##### Brano

L’obbligazione naturale è il rapporto obbligatorio che trova la propria fonte in un dovere morale o sociale. In ciò l’obbligazione naturale si differenzia da quella civile, la quale, al contrario, ai sensi dell’art. 1173 del Codice civile, deriva da contratto, fatto illecito o da altro atto o fatto idoneo a produrle in conformità dell’ordinamento.

Questione tradizionalmente controversa sia in dottrina che in giurisprudenza è quella della natura giuridica delle obbligazioni naturali, essendo state sul punto elaborate ed autorevolmente sostenute due opposte teorie.

Secondo Alcuni, infatti, si tratta di vere e proprie obbligazioni, al pari di quelle civili, che si differenziano da esse solo sul piano degli effetti giuridici, viceversa, altri Autori negano alle obbligazioni naturali la natura giuridica di obbligazioni stricto sensu.

La prima impostazione, in particolare, è stata sostenuta sulla base di un duplice argomento. Da un lato, è lo stesso Codice civile, all’art. 2034, a definire questi rapporti come “obbligazioni” naturali; in secondo luogo, la previsione codicistica della soluti retentio (cioè, l’inammissibilità della ripetizione dell’indebito di quando prestato a titolo di spontaneo adempimento dell’obbligazione naturale, di cui si dirà infra) dimostra che l’esistenza di un’obbligazione naturale è causa legittima di un trasferimento patrimoniale, quindi non si può negare a tali obbligazioni una certa rilevanza giuridica.

Di contro, i sostenitori dell’opposta teoria che nega la natura di obbligazione in senso stretto dell’obbligazione naturale osservano che non può affermarsi la sussistenza di un diritto soggettivo, e, nella specie, di un diritto di credito, laddove l’ordinamento non riconosce al titolare dello stesso il diritto ad agire in giudizio per la soddisfazione coattiva del diritto, come nel caso delle obbligazioni naturali.

L’esposta controversia sulla natura giuridica delle obbligazioni naturali e l’accoglimento dell’una o dell’altra tesi sul punto, tra l’altro, lungi dall’avere rilevanza prettamente teorica, determina importanti conseguenze sul piano della disciplina delle obbligazioni naturali, come si avrà cura di evidenziare infra.

##########
##### Materiale fornito

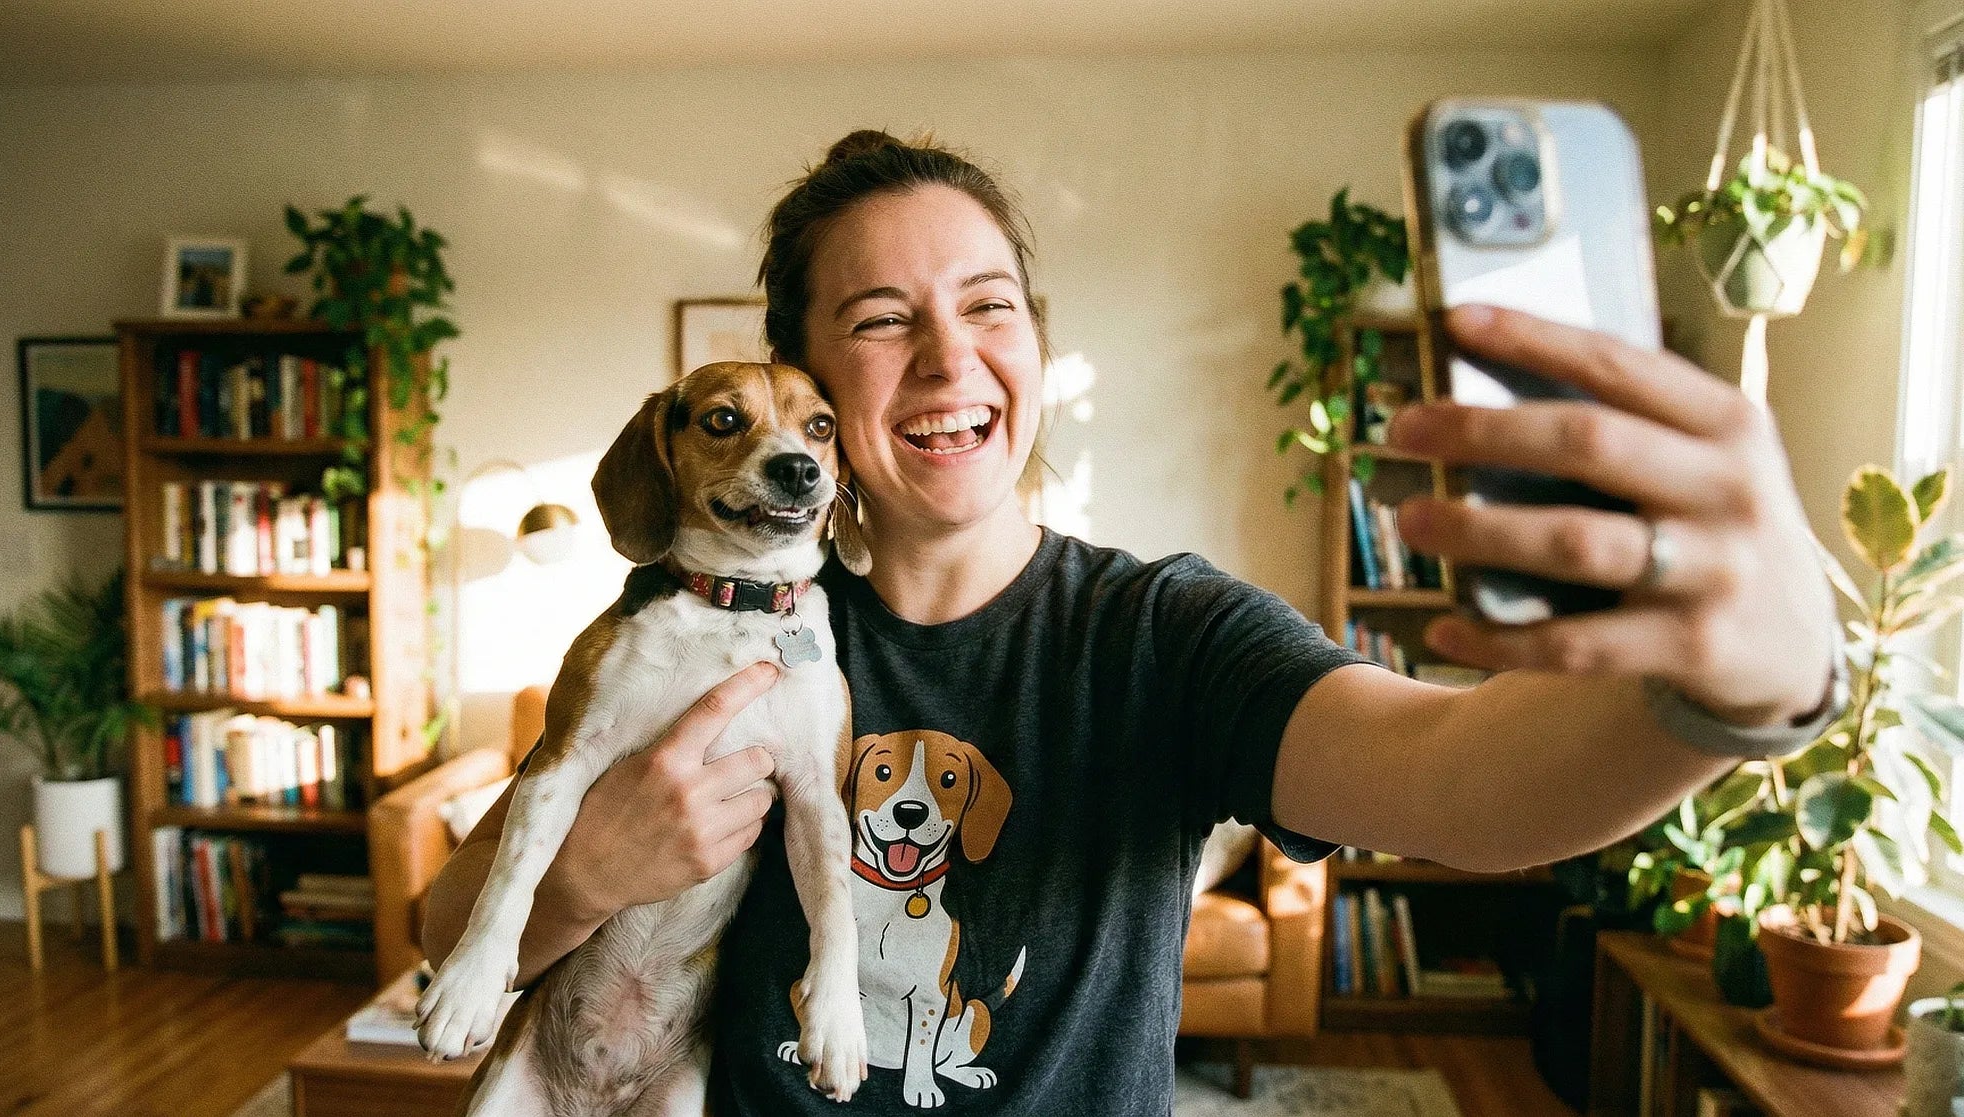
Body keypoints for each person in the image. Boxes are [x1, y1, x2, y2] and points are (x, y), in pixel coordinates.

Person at [425, 129, 1840, 1115]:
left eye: (991, 306)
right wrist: (594, 869)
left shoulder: (1161, 633)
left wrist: (1739, 691)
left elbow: (1463, 784)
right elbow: (447, 925)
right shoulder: (716, 621)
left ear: (1036, 345)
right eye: (881, 319)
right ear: (807, 385)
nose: (951, 357)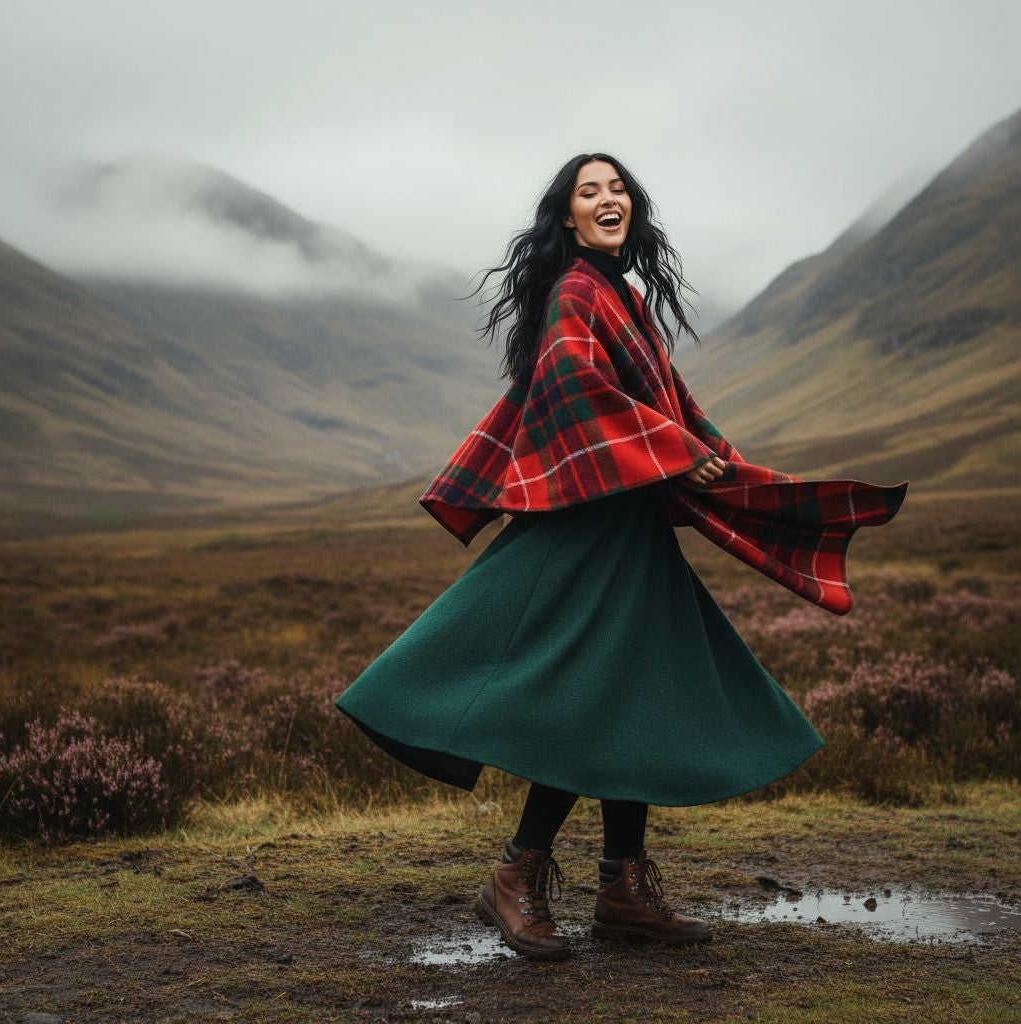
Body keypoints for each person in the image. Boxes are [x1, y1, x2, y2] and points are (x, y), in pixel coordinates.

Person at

##########

**Compiti richiesti:**
**a)** Secondo il brano sulle obbligazioni naturali, quali sono le fonti da cui deriva l'obbligazione civile ai sensi dell'art. 1173 del Codice civile? Elencale tutte.
**b)** Prosegui il brano sulle obbligazioni naturali dopo la sua ultima frase.
Le voci non hanno alcun ruolo in questo lavoro.

**Risposte in ordine:**
**a)**
- Contratto
- Fatto illecito
- Altro atto o fatto idoneo a produrle in conformità dell'ordinamento

**b)**
Disciplina ed effetti

L’unica norma codicistica espressamente dedicata alle obbligazioni naturali è l’art. 2034 del Codice civile, ai sensi del quale non è ammessa la ripetizione di quanto spontaneamente prestato in esecuzione di doveri morali o sociali, salvo che la prestazione sia stata eseguita da un incapace. I doveri indicati dal comma precedente, e ogni altro per cui la legge non accorda azione ma esclude la ripetizione di ciò che è stato spontaneamente pagato, non producono altri effetti”.

Il legislatore è, dunque, chiaro nel sancire che l’unica rilevanza delle obbligazioni naturali, cioè, l’unico istante in cui le stesse determinano la produzione di un effetto giuridicamente rilevante, è il momento esecutivo, che determina l’effetto della soluti retentio.

Il prodursi di tale effetto, tuttavia, come emerge dal tenore letterale della citata norma, richiede il cumulativo ricorrere di due presupposti, uno positivo, uno negativo.

In primo luogo, l’adempimento non può che essere spontaneo: invero, come sopra accennato, il “creditore” dell’obbligazione naturale, a differenza del creditore dell’obbligazione civile, non è titolare di un diritto azionabile in giudizio in caso di inadempimento, per ottenere l’adempimento coattivo.

In secondo luogo, l’adempimento non deve provenire da un incapace, cioè da colui il quale, nel momento dell’esecuzione del rapporto, per una qualsiasi causa permanente, o temporanea, non fosse in grado di intendere e di volere. A ben vedere, in realtà, più che un secondo presupposto della soluti retentio, la capacità naturale dell’adempiente è un mero corollario della necessaria spontaneità dell’adempimento: in questo senso, infatti, una condotta può definirsi spontanea quando è liberamente realizzata, ma presupposto della capacità di un soggetto di autodeterminarsi consapevolmente è proprio la capacità di intendere e di volere dello stesso nel momento dell’esecuzione.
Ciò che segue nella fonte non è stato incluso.